# Stored data entries
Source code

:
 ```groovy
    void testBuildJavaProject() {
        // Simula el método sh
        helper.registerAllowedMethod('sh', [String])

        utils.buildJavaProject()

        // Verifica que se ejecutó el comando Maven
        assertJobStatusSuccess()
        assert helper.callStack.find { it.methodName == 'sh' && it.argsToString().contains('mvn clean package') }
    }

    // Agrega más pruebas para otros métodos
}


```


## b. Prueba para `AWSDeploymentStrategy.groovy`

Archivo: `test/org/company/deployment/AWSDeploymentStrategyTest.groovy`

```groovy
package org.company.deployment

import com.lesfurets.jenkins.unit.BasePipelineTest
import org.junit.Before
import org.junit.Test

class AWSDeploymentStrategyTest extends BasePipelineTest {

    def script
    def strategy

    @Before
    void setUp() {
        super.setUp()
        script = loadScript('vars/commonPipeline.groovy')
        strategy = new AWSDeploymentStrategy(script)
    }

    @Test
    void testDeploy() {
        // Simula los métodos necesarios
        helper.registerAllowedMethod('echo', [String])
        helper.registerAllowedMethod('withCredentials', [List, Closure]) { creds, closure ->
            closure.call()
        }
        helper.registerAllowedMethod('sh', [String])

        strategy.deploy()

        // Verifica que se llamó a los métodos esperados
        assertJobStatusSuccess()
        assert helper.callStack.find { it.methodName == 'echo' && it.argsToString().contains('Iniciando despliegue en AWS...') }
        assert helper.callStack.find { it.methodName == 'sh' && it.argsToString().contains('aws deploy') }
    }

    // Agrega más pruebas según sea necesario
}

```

# What the exercise asks
Each line above that has the word "import" should be copied.

# Answer area
import com.lesfurets.jenkins.unit.BasePipelineTest
import org.junit.Before
import org.junit.Test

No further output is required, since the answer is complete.